As an example, consider the easyb syntax for behaviors. What I would like to see is the comma dropped. Mmmm... it looks so much better without the commas:

given "some data" {
println '... setting expectations'
}
when "a method is called" {
println '... calling some method'
}
then "some condition should exist" {
println '... making an assertion'
}

At some point in the compilation process, this source code will be represented as a text stream. What we're going to do is intercept that text stream, and provide some simple rewrite rules to add the comma in where it should be. An ANTLR plugin can intercept this text, add commas into it, and then pass it only to the Groovy compiler: Groovy is none the wiser. There is some boilerplate wiring together to do, but the bulk of the work is defining the rewrite rule (also known as a production). For the simple case, we can use a regular expression to add the comma in:
String addCommas(text) {
def pattern = ~/(.*)(given|when|then) "([^"\\]*(\\.[^"\\]*)*)" \{(.*)/
def replacement = /$1$2 "$3", {$4/
(text =~ pattern).replaceAll(replacement)
}

Does a regular expression scale well to larger problems? No really.
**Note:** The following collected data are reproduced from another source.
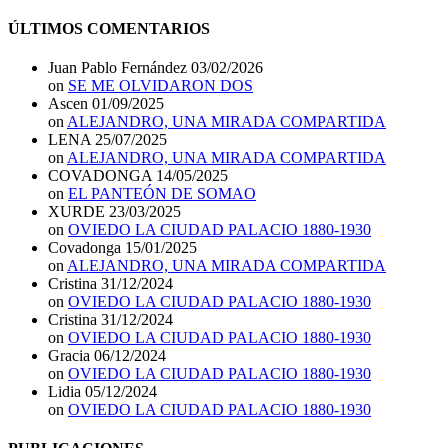
ÚLTIMOS COMENTARIOS
Juan Pablo Fernández
03/02/2026
on
SE ME OLVIDARON DOS
Ascen
01/09/2025
on
ALEJANDRO, UNA MIRADA COMPARTIDA
LENA
25/07/2025
on
ALEJANDRO, UNA MIRADA COMPARTIDA
COVADONGA
14/05/2025
on
EL PANTEÓN DE SOMAO
XURDE
23/03/2025
on
OVIEDO LA CIUDAD PALACIO 1880-1930
Covadonga
15/01/2025
on
ALEJANDRO, UNA MIRADA COMPARTIDA
Cristina
31/12/2024
on
OVIEDO LA CIUDAD PALACIO 1880-1930
Cristina
31/12/2024
on
OVIEDO LA CIUDAD PALACIO 1880-1930
Gracia
06/12/2024
on
OVIEDO LA CIUDAD PALACIO 1880-1930
Lidia
05/12/2024
on
OVIEDO LA CIUDAD PALACIO 1880-1930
At some point you will need an alternative (maybe even at this point!) For instance, this Regex matches nested quotes, but the quotes must be double quotes, and Groovy's single quotes and multiline strings are not supported. Oh well, it is just an example.
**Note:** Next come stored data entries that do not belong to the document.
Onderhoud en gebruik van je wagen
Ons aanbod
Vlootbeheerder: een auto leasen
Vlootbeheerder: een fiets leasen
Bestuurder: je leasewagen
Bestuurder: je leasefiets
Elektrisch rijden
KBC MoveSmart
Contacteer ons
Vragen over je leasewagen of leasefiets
The "wiring together boilerplate" consists of subclassing AntlrParserPlugin so that you can write the text and subclassing ParserPluginFactory so you can wire in your AntlrParserPlugin subclass. The ParserPluginFactory can then be passed directly to the CompilerConfiguration which is passed to GrovoyShell. That makes no sense to me even as I write it, so it is probably best to go look at the full source code listing in Groovy Web Console.

For those of you using browsers not supporting anchor tags, here is the code inline:


class SourceModifierParserPlugin extends AntlrParserPlugin {
Reduction parseCST(SourceUnit sourceUnit, Reader reader) throws CompilationFailedException {
def text = addCommas(reader.text)
StringReader stringReader = new StringReader(text)
super.parseCST(sourceUnit, stringReader)
}
}

def parserPluginFactory = new ParserPluginFactory() {
ParserPlugin createParserPlugin() {
new SourceModifierParserPlugin()
}
}

def conf = new CompilerConfiguration(pluginFactory: parserPluginFactory)
def binding = ...
def shell = new GroovyShell(binding, conf)

And once you have a GroovyShell you can evaluate the world! Including the pseudo-easyb script from the beginning of the post. It runs with no problems... missing commas and all.

ANTLR plugins have been around Groovy for a long time, and this example is based off of Guillaume Laforge's famous Groovy Web Console Script #3. There is nothing particularly hard about writing an ANTLR plugin, but there might be something difficult with maintaining it. DSLs come with a host of issues including versioning. If you create an external DSL then you've published a language. It's fun at first but not so much later.

And there you have it. No more of those despicable commas! Now we just need to do something about those dispicable DSLs.

4 comments:

Unknown said...

That's a pretty nice trick.

You could probably write your own ANTLR grammar (instead of regex) to create an entire external DSL independent of any Groovy syntax that merely produces actual groovy code that gets passed along to the rest of the pipeline.

Hamlet D'Arcy said...

hmmm... that is good advice. i guess it is time to go get an ANTLR book, which sort of doesn't sound fun.

Unknown said...

Hamlet, have you looked at Terence Parr's latest book, Language Implementation Patterns: Create Your Own Domain-Specific and General Programming Languages? I'm only slooowly making my way through it, but it appears to include a gentler ease-in to ANTLR than his definitive reference, with practical ANTLR recipes for just this sort of use case. I strongly suspect you would find it valuable.

Hamlet D'Arcy said...

I just saw this book for the first time last week and bookmarked the site. I'll definitely have to go out and get it now.